What upsets me every bit as much as speech inaccuracies is when a writer or a film maker places our modern 21st century morals and values upon their historical characters. I won't waste my time with that kind of garbage.
Anachronisms in historical writing are one of my biggest pet peeves. You can't call a modern erotic novel a historical just because you stick them in long dresses for the brief time they are dressed. I read for the details and feel of the period as much as for the interaction between characters and when the heroine repeatedly and unconcernedly flouts the social mores and codes without even a drop of remorse or uncertainty I am ready to pitch it. Likewise the genius writers who use modern slang or references to events that happened long after that period, not to mention those too lazy to even research what clothes their heroines should be ripping off. And then there are a few who have literally stolen names and plots from older novels and rewrite them as lame sex romps. I want to file a plagiarism lawsuit every time I see one.
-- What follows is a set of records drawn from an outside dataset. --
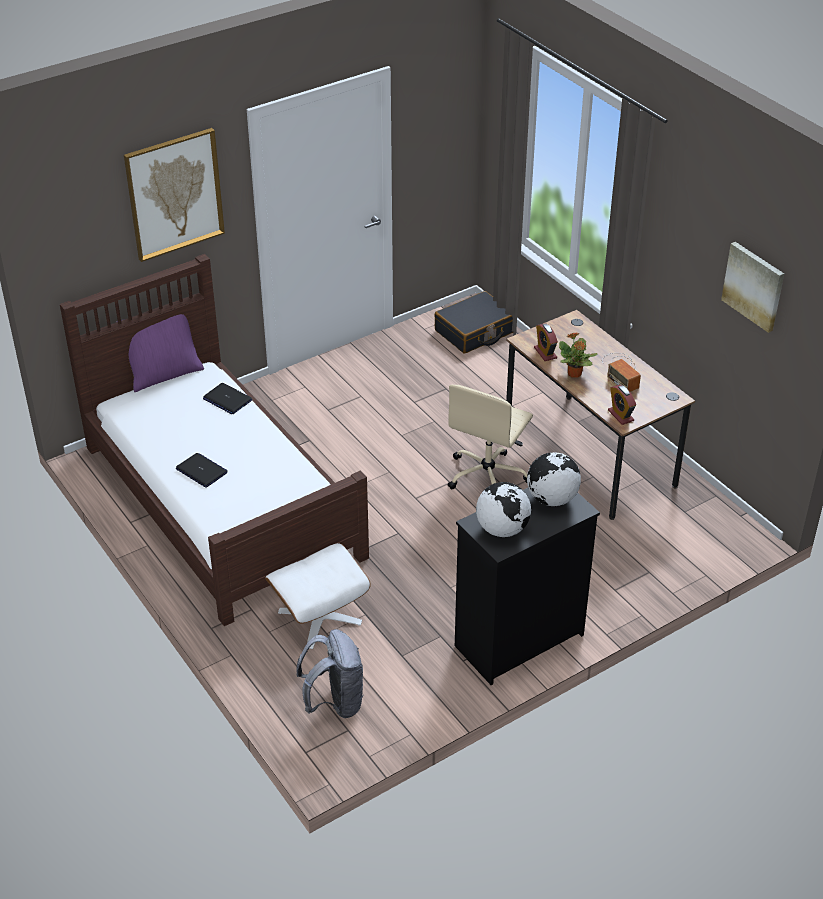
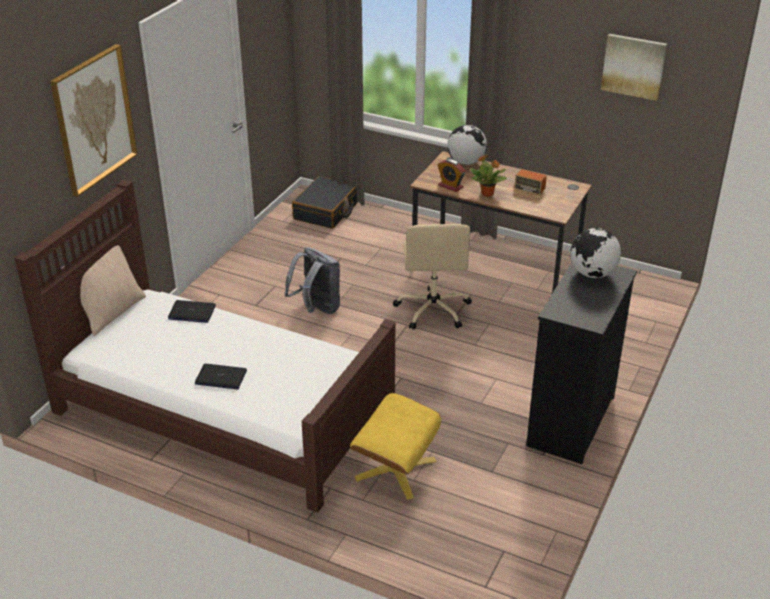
camera: 30 degrees left, 5 degrees down
purple pillow [116,314,204,392] -> beige pillow [61,245,146,336]
white ottoman [265,543,371,649] -> yellow ottoman [350,393,441,500]
grey backpack [296,629,364,718] -> grey backpack moved to [284,247,340,314]
globe [476,482,531,537] -> globe moved to [447,125,487,165]
alarm clock [608,385,636,425] -> none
Give me a Georgette Heyer novel with its eloquent, witty period dialogue and extremely accurate portrayal of the fashions and customs in vogue at that time or any of her worthy successors. The soap opera fans are welcome to the garbage they are currently flooding the market with. The ease of publishing e-books has opened the doors to a lot of poor writing that would never have made it to the presses in earlier days with authors relying on 50 shades of sex to carry a book without much of a plot. I would much rather reread quality writing than suffer through many of the books published today.
I don't mind a few anachronisms like heroines with modern attitudes towards marriage and equality (Georgette Heyer's heroines are very much products of the 20th century) but if there's a glaring and obvious mistake, it bothers me. I liked Lincoln. It was hard enough for my parents to follow as it was. I also like Downton Abbey. They use modern language to make the show accessible. It's a hybrid bonnet drama and modern drama on purpose to attract an audience that wouldn't otherwise watch a period piece. Guess what? It works! My dad, who falls asleep at slow moving period pieces, loves Downton Abbey. He can't pick out any of the historical inaccuracies but he enjoys the plot and it's something my parents and I can watch on TV together without me cringing or them feeling embarrassed. So, I'll give Julian Fellows a break on that one. Try Godford Park if you want a more accurate period piece by Julian Fellows.
I think what happens to many is the fact that they either forget or choose not to acknowledge that there were in fact many women in Regency England and Europe who maintained what we would consider 20th century mindsets. Women weren't all tiny little no backbone, no personality, no adventuresome creatures who only did what they were told. They rand households, estates, spied for heads of state, chose their own husbands or not, if they so deemed...it frustrates me no end that readers actually expect innacuracies in the name of keeping things 'relevant to the times." Look at Flora MacDonald for one. That's the mid 1700's. And there are countless other women ahead of their time.
As to the language itself, OMG is recorded as being used in 1917. Not Regency, but certainly not 2013 either. So yes, I can overlook a lot of anachronisms in speech for the sake of the overall historical content, mores and values of the times.
If I want complete accuracy, I'll read handwritten missives of the time itself.